_INSTRUCTIONS FOR THE TASK_: Everything from the first line of the records to the line containing "expression by immunohistochemistry", inclusive, is to be extracted exactly, and nothing more.

_DATA TO EXAMINE_:
■ ■ ■ ■ ■
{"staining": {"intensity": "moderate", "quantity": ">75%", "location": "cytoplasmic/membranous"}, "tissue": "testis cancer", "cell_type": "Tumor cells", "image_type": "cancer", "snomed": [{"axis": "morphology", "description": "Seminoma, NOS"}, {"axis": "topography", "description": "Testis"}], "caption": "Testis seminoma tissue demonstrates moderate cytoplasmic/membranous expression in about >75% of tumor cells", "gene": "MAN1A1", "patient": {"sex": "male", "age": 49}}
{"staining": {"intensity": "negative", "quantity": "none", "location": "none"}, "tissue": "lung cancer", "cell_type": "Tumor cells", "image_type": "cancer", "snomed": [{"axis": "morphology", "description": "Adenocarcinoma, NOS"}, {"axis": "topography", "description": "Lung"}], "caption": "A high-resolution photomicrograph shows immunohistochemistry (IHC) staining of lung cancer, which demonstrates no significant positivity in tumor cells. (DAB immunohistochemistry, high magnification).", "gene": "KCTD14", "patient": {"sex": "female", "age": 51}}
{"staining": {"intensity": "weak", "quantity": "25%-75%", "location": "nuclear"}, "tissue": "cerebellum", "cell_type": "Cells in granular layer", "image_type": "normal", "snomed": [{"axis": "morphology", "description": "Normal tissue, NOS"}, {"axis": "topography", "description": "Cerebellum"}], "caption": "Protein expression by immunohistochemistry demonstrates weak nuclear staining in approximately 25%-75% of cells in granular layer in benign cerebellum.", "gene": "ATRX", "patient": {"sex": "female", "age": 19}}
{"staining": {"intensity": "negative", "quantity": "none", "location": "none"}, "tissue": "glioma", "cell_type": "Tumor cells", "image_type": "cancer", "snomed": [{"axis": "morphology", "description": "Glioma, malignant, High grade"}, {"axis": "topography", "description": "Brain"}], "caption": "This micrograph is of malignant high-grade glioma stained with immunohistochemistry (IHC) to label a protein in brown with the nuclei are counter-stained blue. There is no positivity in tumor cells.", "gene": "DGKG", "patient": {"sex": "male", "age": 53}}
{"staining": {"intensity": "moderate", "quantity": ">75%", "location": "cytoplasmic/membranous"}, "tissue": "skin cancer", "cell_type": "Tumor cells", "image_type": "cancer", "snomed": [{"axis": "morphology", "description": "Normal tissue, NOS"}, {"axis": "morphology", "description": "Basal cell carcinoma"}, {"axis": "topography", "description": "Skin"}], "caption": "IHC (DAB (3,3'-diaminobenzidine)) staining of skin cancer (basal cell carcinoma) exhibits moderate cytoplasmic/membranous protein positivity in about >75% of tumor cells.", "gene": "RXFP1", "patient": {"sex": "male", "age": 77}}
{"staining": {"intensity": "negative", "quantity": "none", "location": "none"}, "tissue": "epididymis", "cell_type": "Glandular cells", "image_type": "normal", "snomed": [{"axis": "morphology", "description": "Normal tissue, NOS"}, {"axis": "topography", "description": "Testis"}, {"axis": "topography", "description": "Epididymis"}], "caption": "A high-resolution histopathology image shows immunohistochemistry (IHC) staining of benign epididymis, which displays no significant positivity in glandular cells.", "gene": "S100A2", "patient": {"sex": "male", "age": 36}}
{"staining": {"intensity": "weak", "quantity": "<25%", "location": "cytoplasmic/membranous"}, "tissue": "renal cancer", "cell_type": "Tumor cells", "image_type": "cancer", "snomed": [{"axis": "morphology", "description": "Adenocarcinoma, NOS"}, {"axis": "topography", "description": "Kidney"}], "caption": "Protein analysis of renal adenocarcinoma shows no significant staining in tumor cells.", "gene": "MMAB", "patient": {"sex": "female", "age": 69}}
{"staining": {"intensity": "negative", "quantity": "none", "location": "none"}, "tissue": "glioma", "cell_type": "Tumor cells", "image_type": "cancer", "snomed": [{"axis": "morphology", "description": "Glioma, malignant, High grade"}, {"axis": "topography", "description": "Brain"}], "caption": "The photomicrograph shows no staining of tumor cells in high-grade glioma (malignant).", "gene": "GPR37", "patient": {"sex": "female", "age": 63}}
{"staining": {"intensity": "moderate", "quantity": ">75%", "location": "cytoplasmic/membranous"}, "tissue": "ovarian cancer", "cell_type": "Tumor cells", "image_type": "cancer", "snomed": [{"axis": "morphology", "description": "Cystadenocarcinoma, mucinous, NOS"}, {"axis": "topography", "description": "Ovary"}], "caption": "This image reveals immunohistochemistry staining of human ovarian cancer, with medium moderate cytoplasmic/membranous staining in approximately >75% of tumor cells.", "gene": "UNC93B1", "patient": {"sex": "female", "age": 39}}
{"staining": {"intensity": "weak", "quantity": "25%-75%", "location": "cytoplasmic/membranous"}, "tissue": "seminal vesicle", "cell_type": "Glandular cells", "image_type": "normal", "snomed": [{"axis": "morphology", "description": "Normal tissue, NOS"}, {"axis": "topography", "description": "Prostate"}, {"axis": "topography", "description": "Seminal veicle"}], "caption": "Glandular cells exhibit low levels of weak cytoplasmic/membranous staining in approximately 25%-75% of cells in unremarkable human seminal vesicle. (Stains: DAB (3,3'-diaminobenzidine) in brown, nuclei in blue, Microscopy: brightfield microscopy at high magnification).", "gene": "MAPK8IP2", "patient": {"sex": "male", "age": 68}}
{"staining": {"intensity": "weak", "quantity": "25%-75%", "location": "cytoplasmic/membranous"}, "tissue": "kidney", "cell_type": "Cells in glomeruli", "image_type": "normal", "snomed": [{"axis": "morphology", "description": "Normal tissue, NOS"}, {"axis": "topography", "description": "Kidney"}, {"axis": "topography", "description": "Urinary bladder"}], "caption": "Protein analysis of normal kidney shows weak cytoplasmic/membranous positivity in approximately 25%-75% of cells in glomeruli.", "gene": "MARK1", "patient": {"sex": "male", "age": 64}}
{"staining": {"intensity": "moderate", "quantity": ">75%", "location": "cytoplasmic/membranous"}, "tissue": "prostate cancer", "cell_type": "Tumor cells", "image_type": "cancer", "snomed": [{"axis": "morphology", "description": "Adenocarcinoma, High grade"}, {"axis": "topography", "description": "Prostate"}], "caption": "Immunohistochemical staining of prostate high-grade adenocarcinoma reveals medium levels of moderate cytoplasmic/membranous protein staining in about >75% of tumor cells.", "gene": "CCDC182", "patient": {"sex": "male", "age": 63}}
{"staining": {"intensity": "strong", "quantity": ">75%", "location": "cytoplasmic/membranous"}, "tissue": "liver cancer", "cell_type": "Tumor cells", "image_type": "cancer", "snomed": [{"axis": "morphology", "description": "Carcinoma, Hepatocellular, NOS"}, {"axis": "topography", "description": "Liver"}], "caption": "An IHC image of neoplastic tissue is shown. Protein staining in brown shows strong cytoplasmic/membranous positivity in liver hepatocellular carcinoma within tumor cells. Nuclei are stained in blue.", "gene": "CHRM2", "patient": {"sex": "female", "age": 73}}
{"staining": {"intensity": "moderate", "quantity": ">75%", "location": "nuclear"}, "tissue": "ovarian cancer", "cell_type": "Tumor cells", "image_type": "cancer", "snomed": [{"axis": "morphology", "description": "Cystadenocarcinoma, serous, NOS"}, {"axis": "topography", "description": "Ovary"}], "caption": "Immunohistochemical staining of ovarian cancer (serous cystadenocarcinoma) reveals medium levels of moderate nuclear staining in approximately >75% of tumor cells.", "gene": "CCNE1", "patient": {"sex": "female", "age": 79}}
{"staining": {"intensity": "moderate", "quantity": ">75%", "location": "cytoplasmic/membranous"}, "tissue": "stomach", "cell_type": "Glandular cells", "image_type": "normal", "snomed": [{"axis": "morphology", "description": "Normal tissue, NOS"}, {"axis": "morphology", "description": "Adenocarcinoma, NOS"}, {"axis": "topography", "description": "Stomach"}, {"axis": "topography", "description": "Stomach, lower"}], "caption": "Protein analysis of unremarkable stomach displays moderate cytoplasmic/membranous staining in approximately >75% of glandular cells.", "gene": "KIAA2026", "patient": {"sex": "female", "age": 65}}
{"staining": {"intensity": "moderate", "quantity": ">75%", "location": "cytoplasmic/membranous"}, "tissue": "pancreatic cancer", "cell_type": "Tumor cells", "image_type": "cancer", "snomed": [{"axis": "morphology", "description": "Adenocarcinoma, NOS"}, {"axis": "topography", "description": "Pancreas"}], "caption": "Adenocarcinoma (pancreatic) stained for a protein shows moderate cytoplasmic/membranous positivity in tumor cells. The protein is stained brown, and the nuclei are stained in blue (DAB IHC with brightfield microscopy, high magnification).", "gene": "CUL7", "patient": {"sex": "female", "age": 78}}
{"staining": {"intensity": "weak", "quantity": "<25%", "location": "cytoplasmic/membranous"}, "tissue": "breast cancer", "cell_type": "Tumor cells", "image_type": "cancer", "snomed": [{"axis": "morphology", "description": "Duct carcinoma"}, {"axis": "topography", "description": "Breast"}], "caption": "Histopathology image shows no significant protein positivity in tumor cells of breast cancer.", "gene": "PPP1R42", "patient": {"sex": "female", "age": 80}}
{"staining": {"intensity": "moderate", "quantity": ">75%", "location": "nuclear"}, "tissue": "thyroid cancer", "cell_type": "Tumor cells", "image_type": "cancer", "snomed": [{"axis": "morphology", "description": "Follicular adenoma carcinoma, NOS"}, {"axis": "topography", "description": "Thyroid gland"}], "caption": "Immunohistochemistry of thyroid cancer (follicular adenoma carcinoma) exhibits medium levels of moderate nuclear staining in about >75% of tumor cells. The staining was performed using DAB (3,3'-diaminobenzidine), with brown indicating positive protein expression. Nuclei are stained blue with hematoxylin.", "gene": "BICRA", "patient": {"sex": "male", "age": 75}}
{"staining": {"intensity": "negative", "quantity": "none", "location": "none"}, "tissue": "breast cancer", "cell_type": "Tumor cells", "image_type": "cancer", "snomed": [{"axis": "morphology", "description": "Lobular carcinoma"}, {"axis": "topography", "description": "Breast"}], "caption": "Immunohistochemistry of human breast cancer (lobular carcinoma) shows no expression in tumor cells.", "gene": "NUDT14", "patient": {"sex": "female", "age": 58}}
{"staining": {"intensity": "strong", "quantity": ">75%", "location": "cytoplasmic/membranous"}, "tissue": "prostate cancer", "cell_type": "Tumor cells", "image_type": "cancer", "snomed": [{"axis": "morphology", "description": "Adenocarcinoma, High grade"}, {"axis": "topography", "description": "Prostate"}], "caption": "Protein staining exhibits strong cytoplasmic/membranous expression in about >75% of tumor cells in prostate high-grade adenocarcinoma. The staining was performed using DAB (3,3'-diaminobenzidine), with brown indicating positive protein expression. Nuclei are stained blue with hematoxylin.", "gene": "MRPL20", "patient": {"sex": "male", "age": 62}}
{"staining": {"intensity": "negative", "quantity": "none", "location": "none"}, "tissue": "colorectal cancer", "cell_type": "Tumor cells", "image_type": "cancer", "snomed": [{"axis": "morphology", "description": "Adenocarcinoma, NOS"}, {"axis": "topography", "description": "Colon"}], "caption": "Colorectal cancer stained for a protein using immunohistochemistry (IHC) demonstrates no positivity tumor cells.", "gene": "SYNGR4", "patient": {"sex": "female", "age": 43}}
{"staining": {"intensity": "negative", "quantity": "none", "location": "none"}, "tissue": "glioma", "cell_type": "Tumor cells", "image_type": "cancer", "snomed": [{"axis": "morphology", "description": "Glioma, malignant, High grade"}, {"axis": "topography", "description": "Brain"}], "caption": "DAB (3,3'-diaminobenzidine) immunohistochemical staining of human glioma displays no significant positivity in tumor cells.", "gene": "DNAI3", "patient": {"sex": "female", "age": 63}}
■ ■ ■ ■ ■
_REPLY TO THE TASK_:
{"staining": {"intensity": "moderate", "quantity": ">75%", "location": "cytoplasmic/membranous"}, "tissue": "testis cancer", "cell_type": "Tumor cells", "image_type": "cancer", "snomed": [{"axis": "morphology", "description": "Seminoma, NOS"}, {"axis": "topography", "description": "Testis"}], "caption": "Testis seminoma tissue demonstrates moderate cytoplasmic/membranous expression in about >75% of tumor cells", "gene": "MAN1A1", "patient": {"sex": "male", "age": 49}}
{"staining": {"intensity": "negative", "quantity": "none", "location": "none"}, "tissue": "lung cancer", "cell_type": "Tumor cells", "image_type": "cancer", "snomed": [{"axis": "morphology", "description": "Adenocarcinoma, NOS"}, {"axis": "topography", "description": "Lung"}], "caption": "A high-resolution photomicrograph shows immunohistochemistry (IHC) staining of lung cancer, which demonstrates no significant positivity in tumor cells. (DAB immunohistochemistry, high magnification).", "gene": "KCTD14", "patient": {"sex": "female", "age": 51}}
{"staining": {"intensity": "weak", "quantity": "25%-75%", "location": "nuclear"}, "tissue": "cerebellum", "cell_type": "Cells in granular layer", "image_type": "normal", "snomed": [{"axis": "morphology", "description": "Normal tissue, NOS"}, {"axis": "topography", "description": "Cerebellum"}], "caption": "Protein expression by immunohistochemistry demonstrates weak nuclear staining in approximately 25%-75% of cells in granular layer in benign cerebellum.", "gene": "ATRX", "patient": {"sex": "female", "age": 19}}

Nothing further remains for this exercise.